A college student once approached the Rebbe in the middle of a chassidic gathering to greet him with a l’chaim. The Rebbe turned and asked him if he was involved with encouraging and helping his fellow students to put on tefillin every day.”But Rebbe,” admitted the young man, “I myself don’t put on tefillin every day!”
“Why is that their fault…?” replied the Rebbe, with a smile.
In sum, Judaism teaches that you don’t have to be rich to give to the poor, you don’t have to be a scholar in order to teach the ignorant, and you don’t have to be perfect in order to help others perfect themselves.
That’s absolutely amazing and explains why the poor can give to the poorer or sometimes, even to the rich. You don’t have to be perfect. You don’t have to have a perfect religious or spiritual walk. Granted, I don’t think the Rebbe was suggesting that it’s OK to be a phony, a hypocrite, or a charlatan, but it is OK to be an honest and well-meaning person with a limited skill set and who struggles with their walk of faith and to still teach what they know and what you know to others. I guess on that basis, I’ll continue to blog for a bit longer. You never know what might happen as a result.
What can the poor man give? The answer is, whatever he has. Jesus talked about this too, but he used more concrete terms in his parable.
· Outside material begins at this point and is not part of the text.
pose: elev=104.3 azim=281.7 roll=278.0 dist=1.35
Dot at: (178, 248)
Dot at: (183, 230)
And he sat down opposite the treasury and watched the people putting money into the offering box. Many rich people put in large sums. And a poor widow came and put in two small copper coins, which make a penny. And he called his disciples to him and said to them, “Truly, I say to you, this poor widow has put in more than all those who are contributing to the offering box. For they all contributed out of their abundance, but she out of her poverty has put in everything she had, all she had to live on.” –Mark 12:41-44 (ESV)
Now imagine that instead of material funds, the Master was talking about what you know, how you encourage, and your example of living out your faith.
What do you have to give? What do I?